In a letter to ShoreTel’s board, Richard McBee, president and CEO of Mitel, said combining the two companies “offers a compelling opportunity to add sustained value to both organizations, and would solidify our combined leadership position in a highly competitive and rapidly consolidating market.”

Besides, he noted, “ShoreTel is challenged to deliver meaningful profitability while executing on its strategy.”

He said this after starting the letter this way:

“I am disappointed that your board of directors has rejected our proposal, and further disappointed by the lack of engagement and your refusal to even discuss a potential transaction on behalf of ShoreTel’s shareholders.”

And, he added, Mitel has been talking with ShoreTel’s largest stockholders.

“They support the logic and understand the benefits of a combination of our two companies, indicating an interest in participating in the upside of a combined organization,” McBee wrote.

That’s based on Mitel’s research that shows ShoreTel faces “significant challenges” as a standalone company, he said.

McBee appears most keen on growing Mitel’s cloud business, thereby increasing the recurring revenue flowing through the company to $450 million annually, thanks in part to ShoreTel, which has the ShoreTel Sky division.
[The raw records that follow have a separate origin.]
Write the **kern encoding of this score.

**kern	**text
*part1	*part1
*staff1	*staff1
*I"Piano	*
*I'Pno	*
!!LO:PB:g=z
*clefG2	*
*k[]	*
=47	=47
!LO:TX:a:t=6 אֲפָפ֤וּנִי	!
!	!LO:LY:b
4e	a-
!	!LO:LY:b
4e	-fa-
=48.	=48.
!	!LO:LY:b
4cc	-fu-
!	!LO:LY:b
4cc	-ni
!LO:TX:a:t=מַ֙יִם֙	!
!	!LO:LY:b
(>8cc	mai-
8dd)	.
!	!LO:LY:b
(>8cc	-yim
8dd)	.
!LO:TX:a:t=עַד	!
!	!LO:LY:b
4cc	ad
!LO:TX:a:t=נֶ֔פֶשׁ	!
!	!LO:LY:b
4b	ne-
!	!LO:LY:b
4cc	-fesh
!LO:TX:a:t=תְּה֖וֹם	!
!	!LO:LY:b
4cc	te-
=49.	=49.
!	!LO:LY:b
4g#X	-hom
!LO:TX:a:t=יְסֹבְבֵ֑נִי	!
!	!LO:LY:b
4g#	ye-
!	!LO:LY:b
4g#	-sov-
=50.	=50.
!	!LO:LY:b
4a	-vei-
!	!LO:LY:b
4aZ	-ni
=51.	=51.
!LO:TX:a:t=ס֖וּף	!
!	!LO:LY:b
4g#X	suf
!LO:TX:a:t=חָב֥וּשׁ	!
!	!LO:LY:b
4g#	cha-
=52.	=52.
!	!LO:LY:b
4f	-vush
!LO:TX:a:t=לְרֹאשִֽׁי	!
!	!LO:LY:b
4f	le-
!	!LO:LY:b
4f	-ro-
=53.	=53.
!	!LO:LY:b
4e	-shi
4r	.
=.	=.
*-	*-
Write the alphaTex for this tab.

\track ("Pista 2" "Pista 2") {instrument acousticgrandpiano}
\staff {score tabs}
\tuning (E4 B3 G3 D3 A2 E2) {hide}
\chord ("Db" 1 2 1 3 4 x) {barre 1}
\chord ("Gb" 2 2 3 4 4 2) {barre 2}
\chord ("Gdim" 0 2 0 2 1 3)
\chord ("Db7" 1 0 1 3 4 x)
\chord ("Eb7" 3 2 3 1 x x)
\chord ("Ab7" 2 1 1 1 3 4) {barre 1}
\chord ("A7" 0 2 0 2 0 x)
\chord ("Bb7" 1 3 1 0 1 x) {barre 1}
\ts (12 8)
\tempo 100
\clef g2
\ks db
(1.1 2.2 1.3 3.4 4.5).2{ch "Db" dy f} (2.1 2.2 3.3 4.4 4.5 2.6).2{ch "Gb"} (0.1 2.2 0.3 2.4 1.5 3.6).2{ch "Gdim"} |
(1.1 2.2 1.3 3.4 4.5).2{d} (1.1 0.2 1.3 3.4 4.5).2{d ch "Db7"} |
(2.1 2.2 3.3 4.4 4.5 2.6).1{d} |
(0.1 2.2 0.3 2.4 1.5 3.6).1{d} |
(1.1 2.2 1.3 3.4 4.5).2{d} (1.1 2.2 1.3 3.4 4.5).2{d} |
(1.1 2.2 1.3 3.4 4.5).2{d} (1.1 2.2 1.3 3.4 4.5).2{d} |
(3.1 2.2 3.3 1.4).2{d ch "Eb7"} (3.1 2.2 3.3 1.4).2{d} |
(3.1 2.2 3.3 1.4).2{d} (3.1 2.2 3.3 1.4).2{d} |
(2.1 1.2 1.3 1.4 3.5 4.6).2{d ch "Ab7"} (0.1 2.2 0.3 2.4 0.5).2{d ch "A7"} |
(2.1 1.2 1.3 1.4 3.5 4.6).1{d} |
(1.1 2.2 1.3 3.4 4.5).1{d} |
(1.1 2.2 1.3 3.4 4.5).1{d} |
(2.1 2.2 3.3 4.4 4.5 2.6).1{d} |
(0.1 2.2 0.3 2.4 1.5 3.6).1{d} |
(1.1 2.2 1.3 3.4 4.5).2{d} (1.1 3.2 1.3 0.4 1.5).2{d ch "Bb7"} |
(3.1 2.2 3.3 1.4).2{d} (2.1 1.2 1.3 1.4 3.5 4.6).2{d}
McBee also wants to achieve “operational efficiency.” Here’s an excerpt from his letter:

“Currently, based on Synergy Research’s latest ranking, ShoreTel is the No. 5 player in the cloud based telephony market, with the competition continuing to extend their lead. Combining with Mitel, the No. 4 player, would create the clear No. 1 global market share leader based on the total number of installed cloud seats, with over $45 million of recurring cloud revenue per quarter. The combined organization would have the second-largest cloud recurring revenue customer base in the world with over 400,000 installed recurring cloud seats, including 245,000 from Mitel and 160,500 from ShoreTel. In addition to the public cloud position, Mitel brings over 600,000 private cloud seats, growing over 70 percent year-over-year.”

McBee ended the letter by noting that Mitel raised its offer “without having had the benefit of any additional due diligence. We trust this further demonstrates our conviction in a transaction and encourages you, your board and your management team, to sit down with us to move toward a negotiated transaction.”

ShoreTel had yet to respond to Mitel.